Editor’s Note: Do you think we “missed” an album this week? Click here.
Each month, we always seem to come to the same conclusion when it comes to our Editors’ Picks column: Friday release days open the floodgates and unleash a seemingly endless stream of quality new music. But while some of our Editors and Contributors sit down gleefully each week to dive into this newly stocked treasure trove, others find themselves drawing a blank at the end of the month due to the breakneck pace needed to keep up to date with what’s been released. Which brings us to this Heavy Blog PSA: a weekly roundup of new albums which pares down the week’s releases to only our highest recommendations. Here you’ll find full album/single streams, pre-order links and, most importantly, a collection of albums that could very well earn a spot on your year-end list. Enjoy!
Burn In Hell – Disavowal of the Creator God (hardcore, powerviolence)
Death to white nationalism
Death to colonial Australia
Death to all racists
Burn in fucking Hell
See Also: Dragged Under – We’ll Do It Live Live EP; containing some choice cuts from one of last year’s best records.
Last Week’s Biggest Surprise: Ellmist – Elimist; surprisingly decent and extra-proggy progressive tech-death based on the Animorphs mythos.
Lingua Ignota – Sinner Get Ready (neoclassical darkwave, death industrial)
Kristin Hayter has been busy since dropping Caligula (2019).
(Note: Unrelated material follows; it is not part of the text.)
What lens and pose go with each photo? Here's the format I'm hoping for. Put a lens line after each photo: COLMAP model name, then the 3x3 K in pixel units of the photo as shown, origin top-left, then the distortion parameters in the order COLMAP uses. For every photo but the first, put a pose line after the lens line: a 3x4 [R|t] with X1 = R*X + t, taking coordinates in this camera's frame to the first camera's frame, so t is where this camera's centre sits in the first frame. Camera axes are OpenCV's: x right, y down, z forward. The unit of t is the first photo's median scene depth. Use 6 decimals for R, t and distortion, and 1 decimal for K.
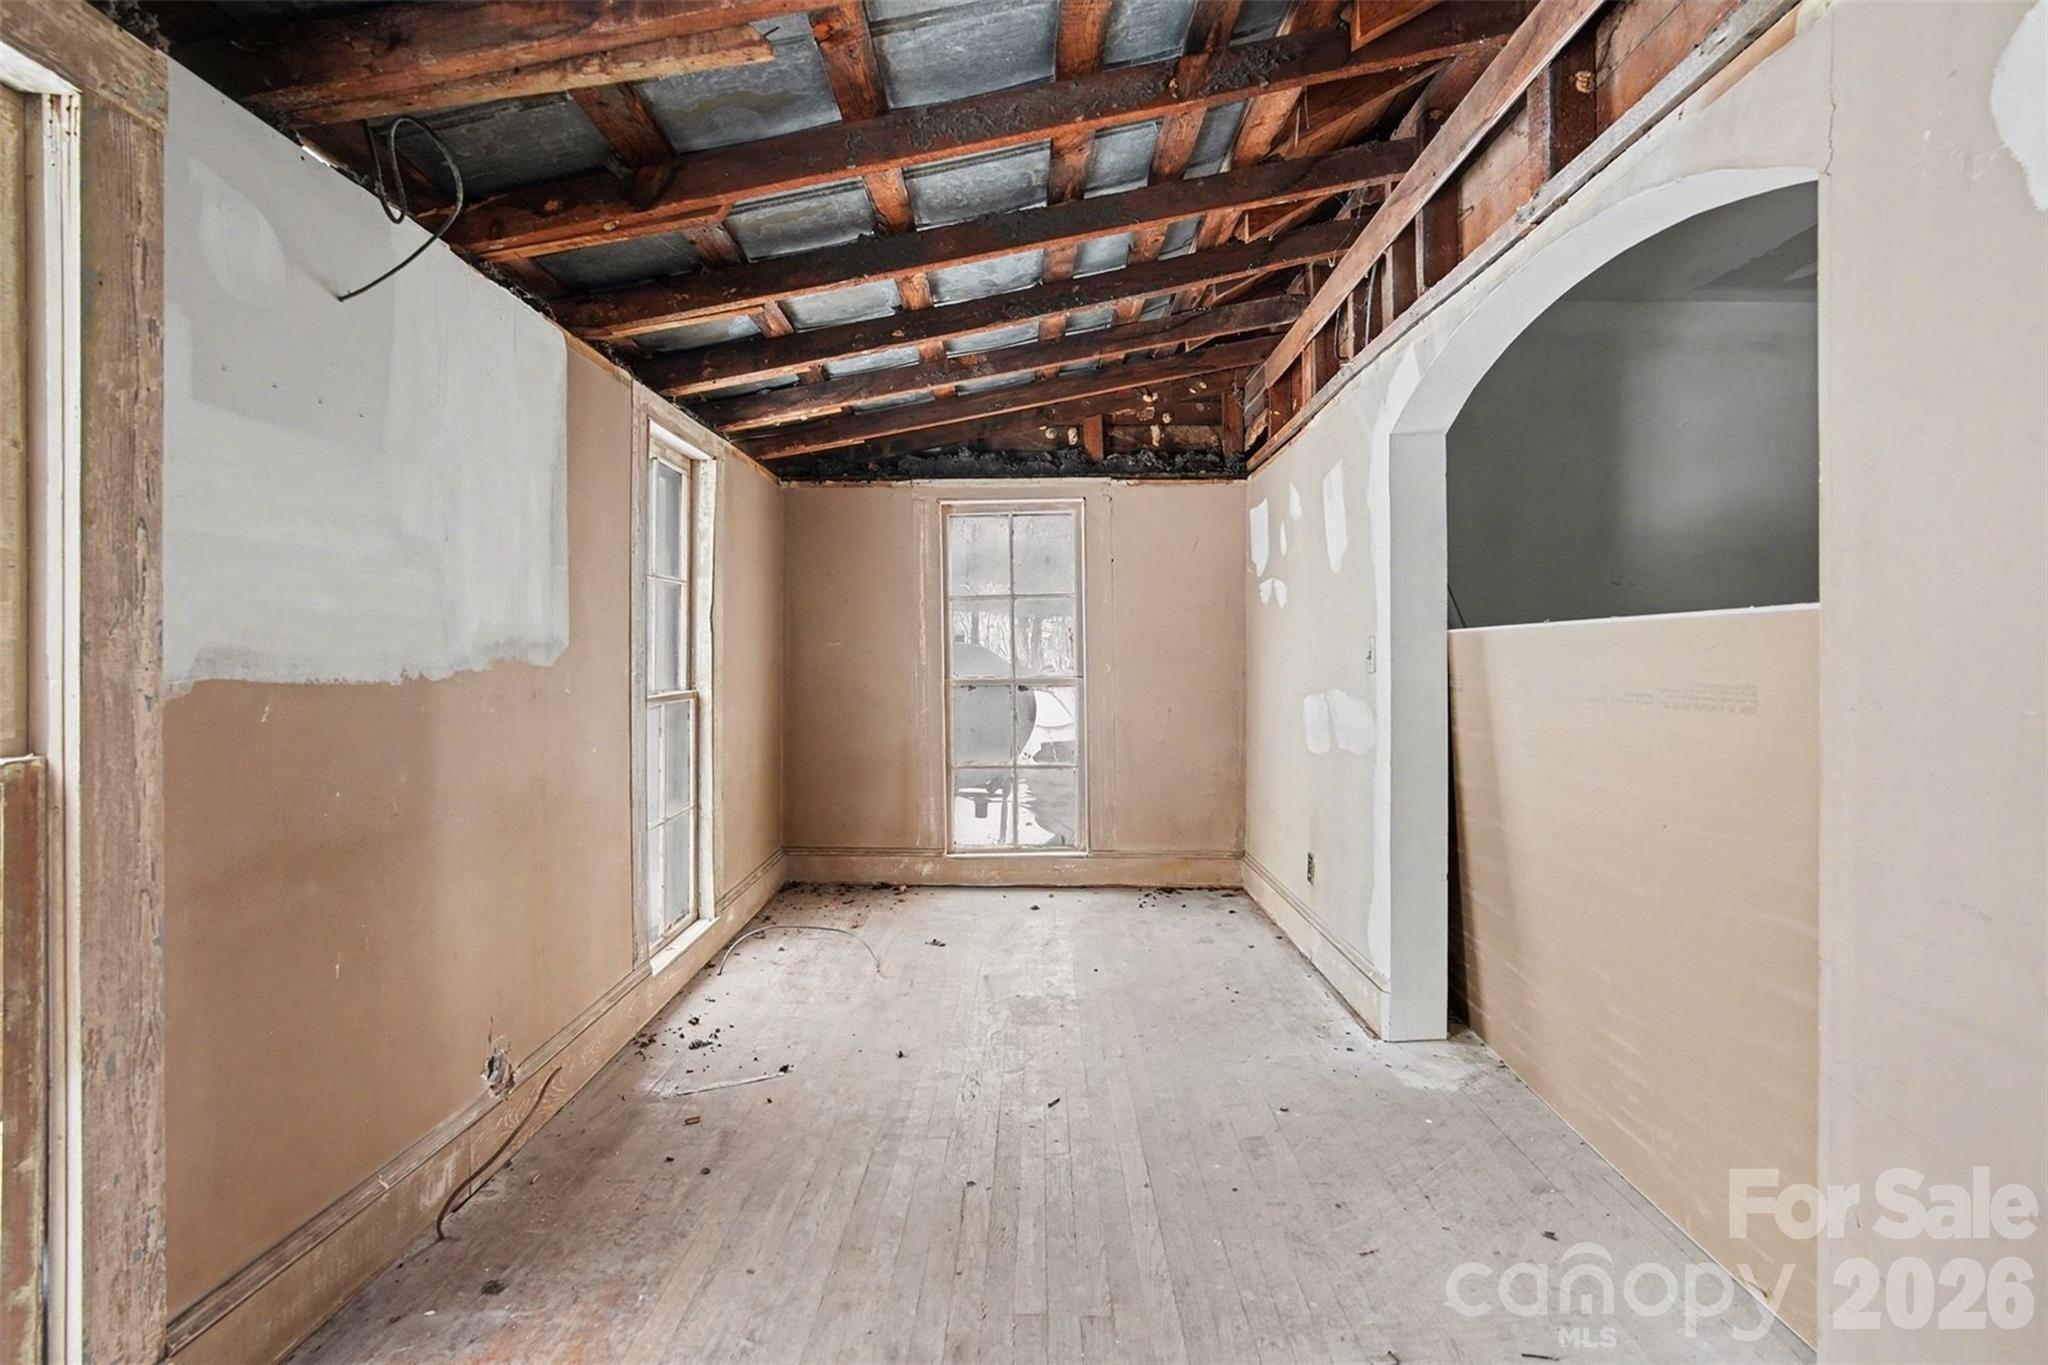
lens RADIAL K [[958.6, 0, 1024.0], [0, 958.6, 682.5], [0, 0, 1]] dist [-0.075055, 0.032239]
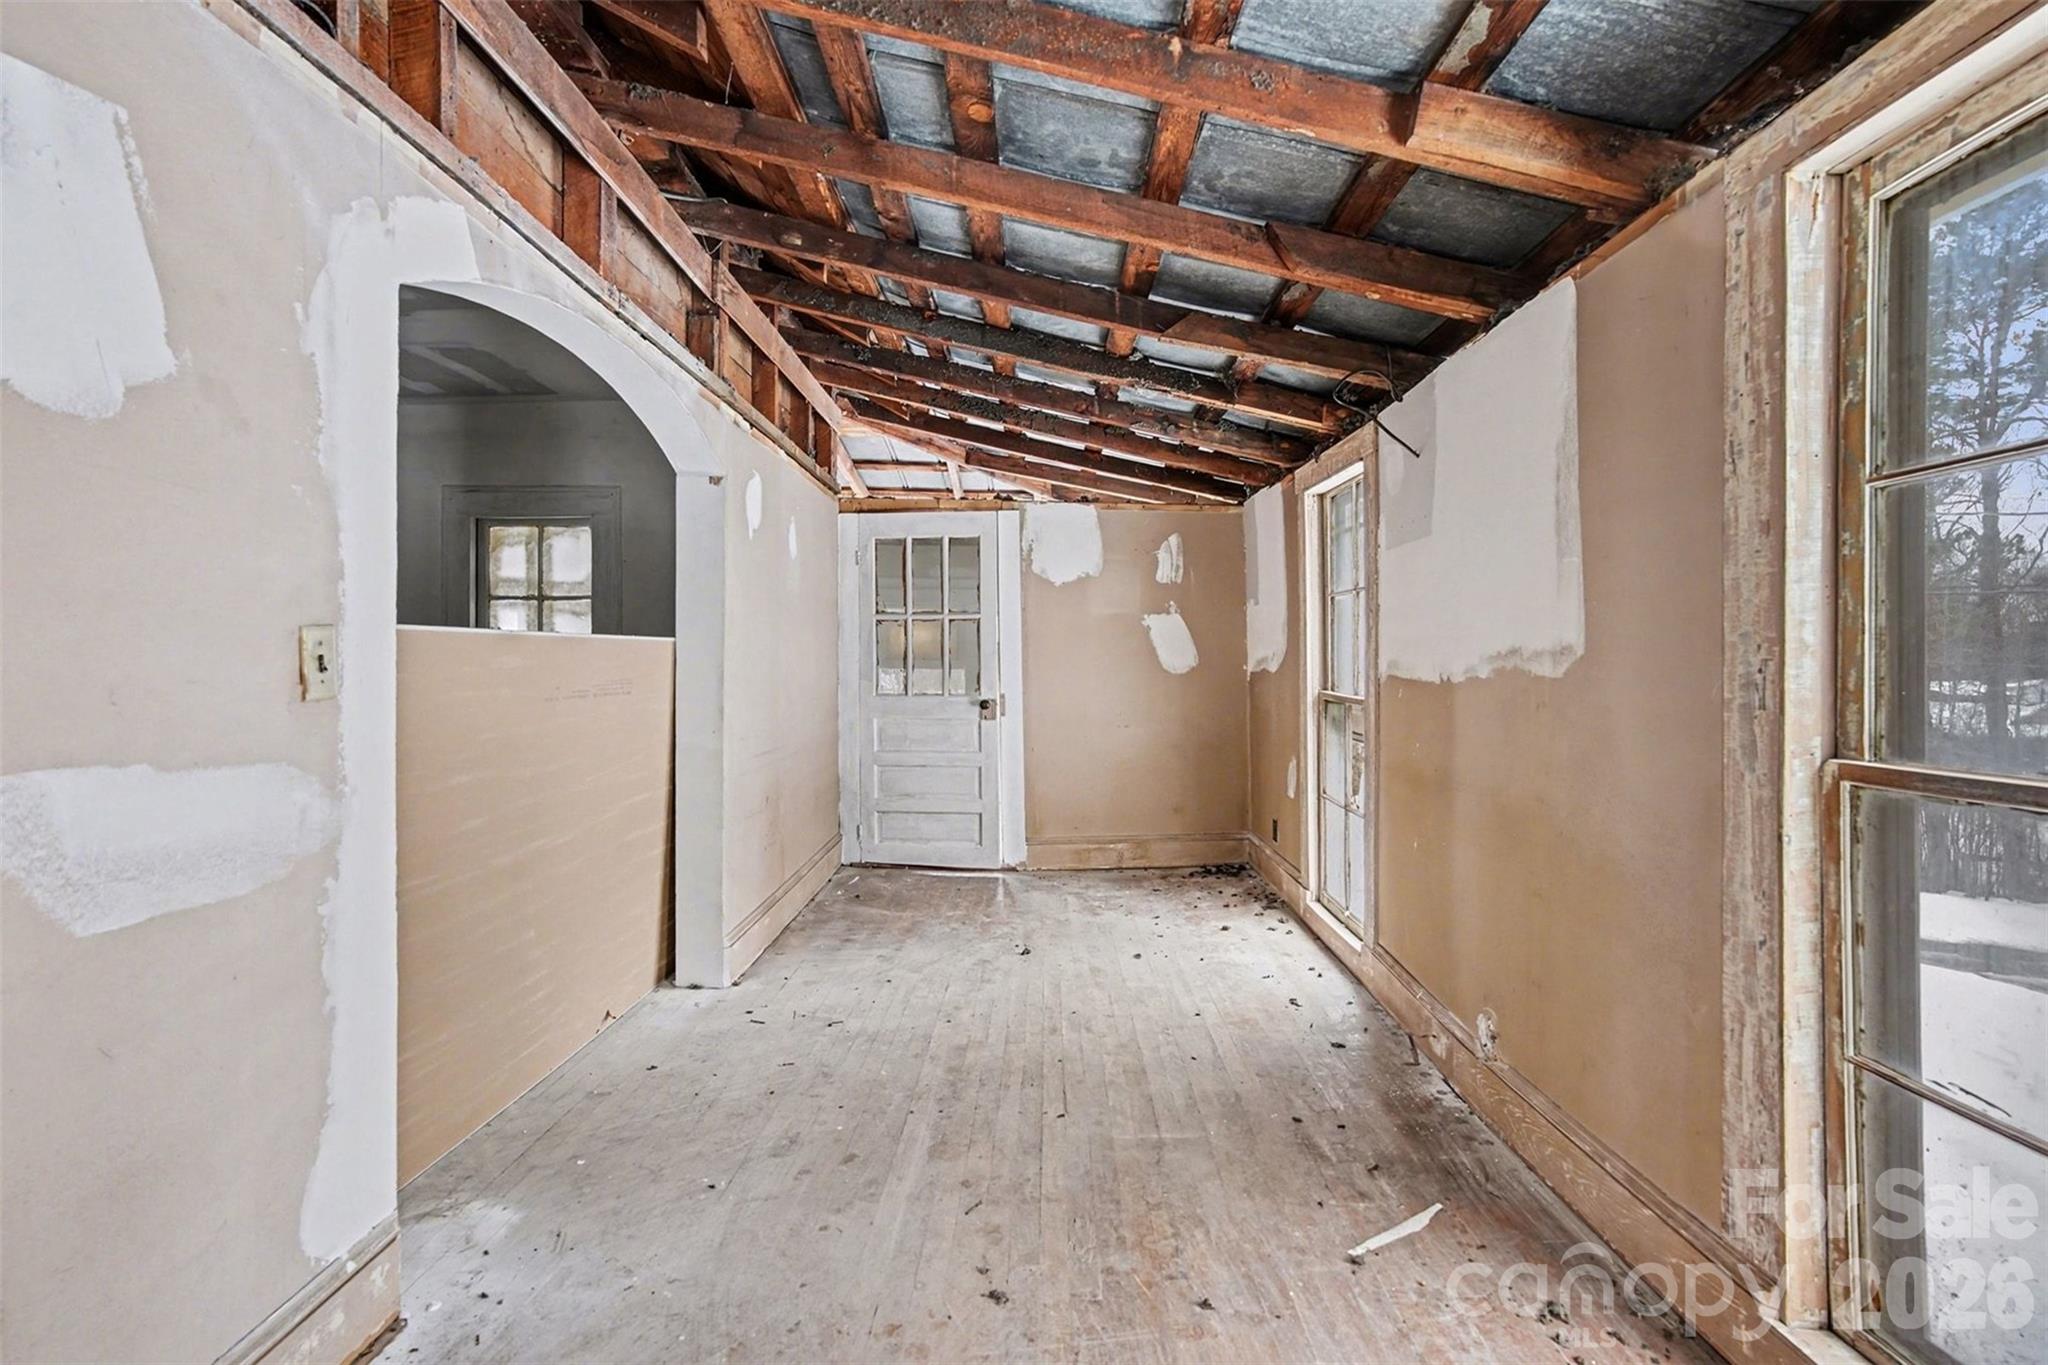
lens RADIAL K [[958.6, 0, 1024.0], [0, 958.6, 682.5], [0, 0, 1]] dist [-0.075055, 0.032239]
pose [[-0.999935, 0.000019, 0.011378, -0.024078], [0.000551, 0.998908, 0.046720, -0.063310], [-0.011365, 0.046723, -0.998843, 2.239085]]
She collaborated with Lee Buford (The Body) and Dylan Walker (Full of Hell), for last year’s Sightless Pit album and helped Alexis Marshall of Daughters fame create his solo debut from last month, House of Lull . House of When. Now she’s back with another Lingua Ignota project, a.k.a another harrowing blend of darkwave, death industrial, and operatic vocals that dives into deeply personal lyrical themes. If this is just on the same level as Caligula, then it will be one of my top picks from the year.
See Also: Ishmael Ensemble – Visions of Light (nu-jazz, trip-hop); I’m a simple man — I see a nu-jazz album with nice, modern album art, I give it a spin. Based on the lead singles, Ishmael Ensemble lean into the electronic side of the genre, particularly ambient and melodic hip-hop textures.